## TASK MATERIAL
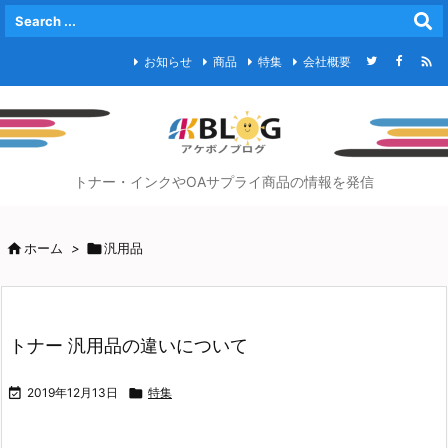

お知らせ
商品
特集
会社概要
トナー・インクやOAサプライ商品の情報を発信

ホーム
>

汎用品
トナー 汎用品の違いについて

2019年12月13日

特集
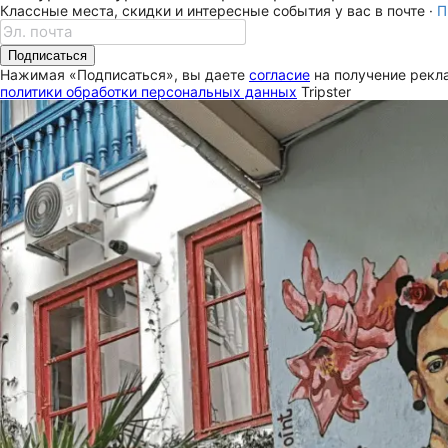
Классные места, скидки и интересные события у вас в почте ·
П
Подписаться
Нажимая «Подписаться», вы даете
согласие
на получение рекла
политики обработки персональных данных
Tripster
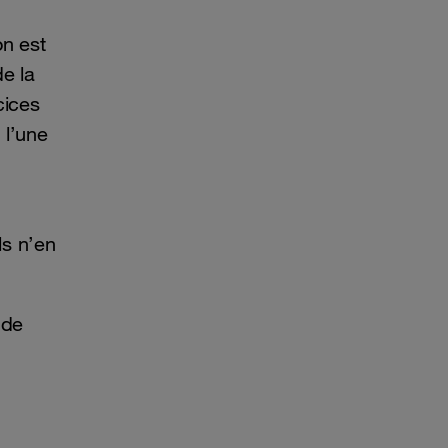
on est
e la
cices
 l’une
ls n’en
 de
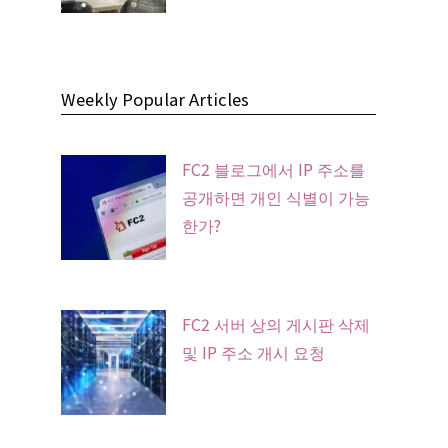
Weekly Popular Articles
FC2 블로그에서 IP 주소를
공개하면 개인 식별이 가능
한가?
FC2 서버 상의 게시판 삭제
및 IP 주소 개시 요청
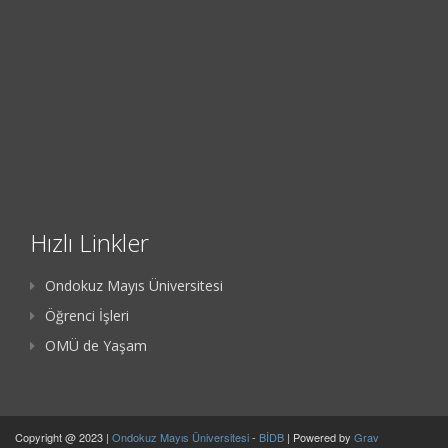
Hızlı Linkler
Ondokuz Mayıs Üniversitesi
Öğrenci İşleri
OMÜ de Yaşam
Copyright @ 2023 |
Ondokuz Mayıs Üniversitesi
-
BİDB
| Powered by
Grav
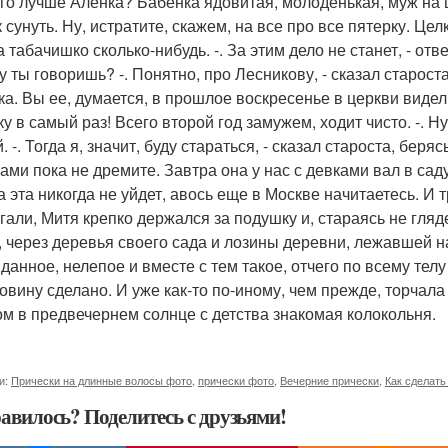
его лучше Аленка? Бабенка ядовитая, молоденькая, муж на ш
 сунуть. Ну, истратите, скажем, на все про все пятерку. Цел
 табачишко сколько-нибудь. -. За этим дело не станет, - отв
 ты говоришь? -. Понятно, про Лесникову, - сказал староста
ка. Вы ее, думается, в прошлое воскресенье в церкви виде
у в самый раз! Всего второй год замужем, ходит чисто. -. Ну 
. -. Тогда я, значит, буду стараться, - сказал староста, беря
сами пока не дремите. Завтра она у нас с девками вал в саду
а эта никогда не уйдет, авось еще в Москве начитаетесь. И 
гали, Митя крепко держался за подушку и, стараясь не гля
, через деревья своего сада и лозины деревни, лежавшей на 
данное, нелепое и вместе с тем такое, отчего по всему те
овину сделано. И уже как-то по-иному, чем прежде, торчала
ом в предвечернем солнце с детства знакомая колокольня.
и:
Прически на длинные волосы фото
,
прически фото
,
Вечерние прически
,
Как сделать
авилось? Поделитесь с друзьями!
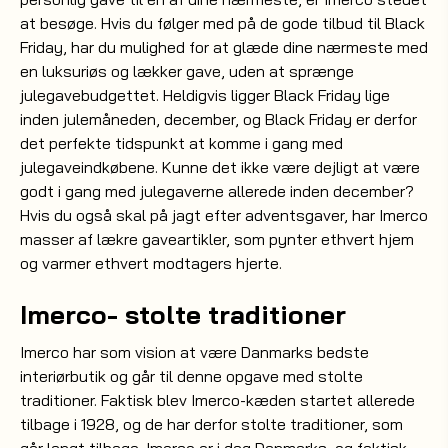
at besøge. Hvis du følger med på de gode tilbud til Black
Friday, har du mulighed for at glæde dine nærmeste med
en luksuriøs og lækker gave, uden at sprænge
julegavebudgettet. Heldigvis ligger Black Friday lige
inden julemåneden, december, og Black Friday er derfor
det perfekte tidspunkt at komme i gang med
julegaveindkøbene. Kunne det ikke være dejligt at være
godt i gang med julegaverne allerede inden december?
Hvis du også skal på jagt efter adventsgaver, har Imerco
masser af lækre gaveartikler, som pynter ethvert hjem
og varmer ethvert modtagers hjerte.
Imerco- stolte traditioner
Imerco har som vision at være Danmarks bedste
interiørbutik og går til denne opgave med stolte
traditioner. Faktisk blev Imerco-kæden startet allerede
tilbage i 1928, og de har derfor stolte traditioner, som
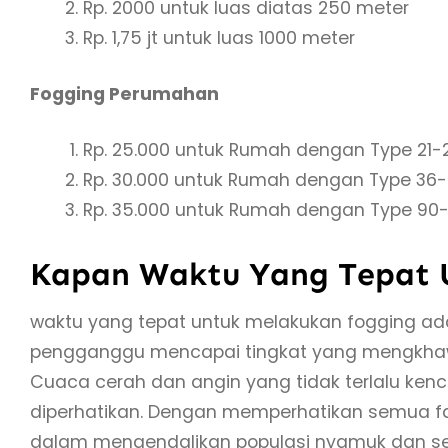
Rp. 2000 untuk luas diatas 250 meter
Rp. 1,75 jt untuk luas 1000 meter
Fogging Perumahan
Rp. 25.000 untuk Rumah dengan Type 21-
Rp. 30.000 untuk Rumah dengan Type 36
Rp. 35.000 untuk Rumah dengan Type 90-
Kapan Waktu Yang Tepat 
waktu yang tepat untuk melakukan fogging ad
pengganggu mencapai tingkat yang mengkhawat
Cuaca cerah dan angin yang tidak terlalu ken
diperhatikan. Dengan memperhatikan semua fak
dalam mengendalikan populasi nyamuk dan 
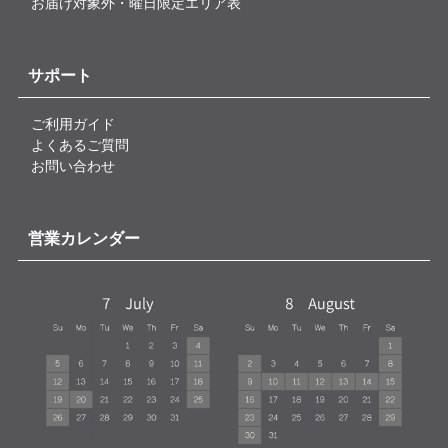
お届け対象外・曜日限定エリア表
サポート
ご利用ガイド
よくあるご質問
お問い合わせ
営業カレンダー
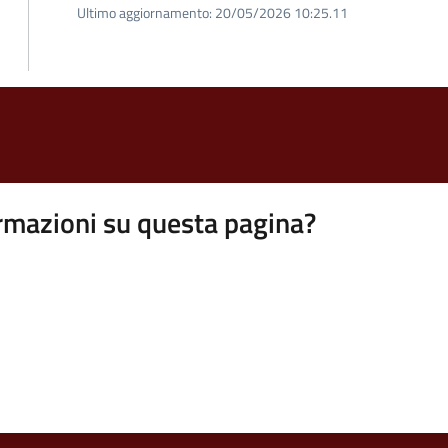
Ultimo aggiornamento:
20/05/2026 10:25.11
rmazioni su questa pagina?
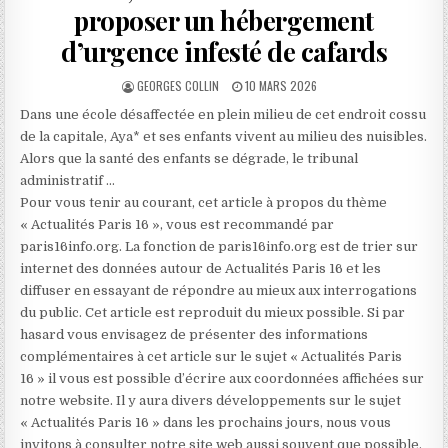
proposer un hébergement
d’urgence infesté de cafards
AUTHOR:
PUBLISHED
GEORGES COLLIN
10 MARS 2026
DATE:
Dans une école désaffectée en plein milieu de cet endroit cossu
de la capitale, Aya* et ses enfants vivent au milieu des nuisibles.
Alors que la santé des enfants se dégrade, le tribunal
administratif …
Pour vous tenir au courant, cet article à propos du thème
« Actualités Paris 16 », vous est recommandé par
paris16info.org. La fonction de paris16info.org est de trier sur
internet des données autour de Actualités Paris 16 et les
diffuser en essayant de répondre au mieux aux interrogations
du public. Cet article est reproduit du mieux possible. Si par
hasard vous envisagez de présenter des informations
complémentaires à cet article sur le sujet « Actualités Paris
16 » il vous est possible d’écrire aux coordonnées affichées sur
notre website. Il y aura divers développements sur le sujet
« Actualités Paris 16 » dans les prochains jours, nous vous
invitons à consulter notre site web aussi souvent que possible.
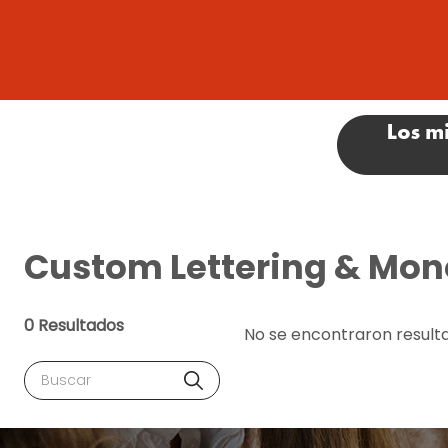
Custom Lettering & Mo
0 Resultados
No se encontraron result
Buscar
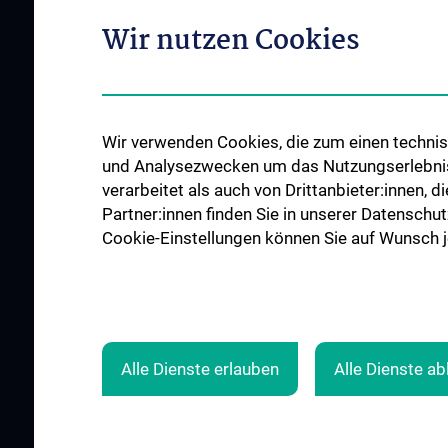
Gesundheits-Services
Wir nutzen Cookies
Good health and well-being
Mediziner:innen kontra Rauchen
MedUni Wien-Tipp: Richtiges
Händewaschen
Wir verwenden Cookies, die zum einen technisc
#expertcheck
und Analysezwecken um das Nutzungserlebnis a
verarbeitet als auch von Drittanbieter:innen, d
Partner:innen finden Sie in unserer Datenschut
Cookie-Einstellungen können Sie auf Wunsch je
Alle Dienste erlauben
Alle Dienste a
© 2026 Medizinische Universität Wien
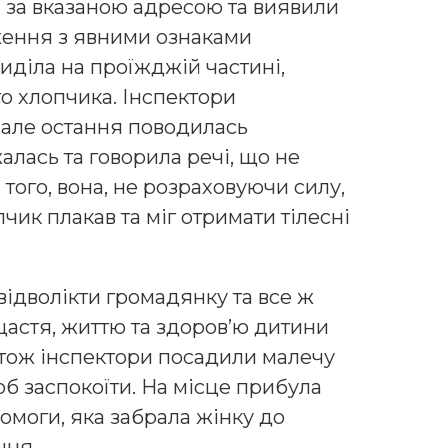
 за вказаною адресою та виявили
ження з явними ознаками
сиділа на проїжджій частині,
о хлопчика. Інспектори
 але остання поводилась
лась та говорила речі, що не
 того, вона, не розраховуючи силу,
пчик плакав та міг отримати тілесні
ідволікти громадянку та все ж
 щастя, життю та здоров’ю дитини
 тож інспектори посадили малечу
б заспокоїти. На місце прибула
омоги, яка забрала жінку до
ння.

## EXERCISE INSTRUCTIONS
Gather every line in the items that contains the word "Cookies", and copy each of those lines in full.

## EXPECTED ANSWER
Wir nutzen Cookies
Wir verwenden Cookies, die zum einen technisc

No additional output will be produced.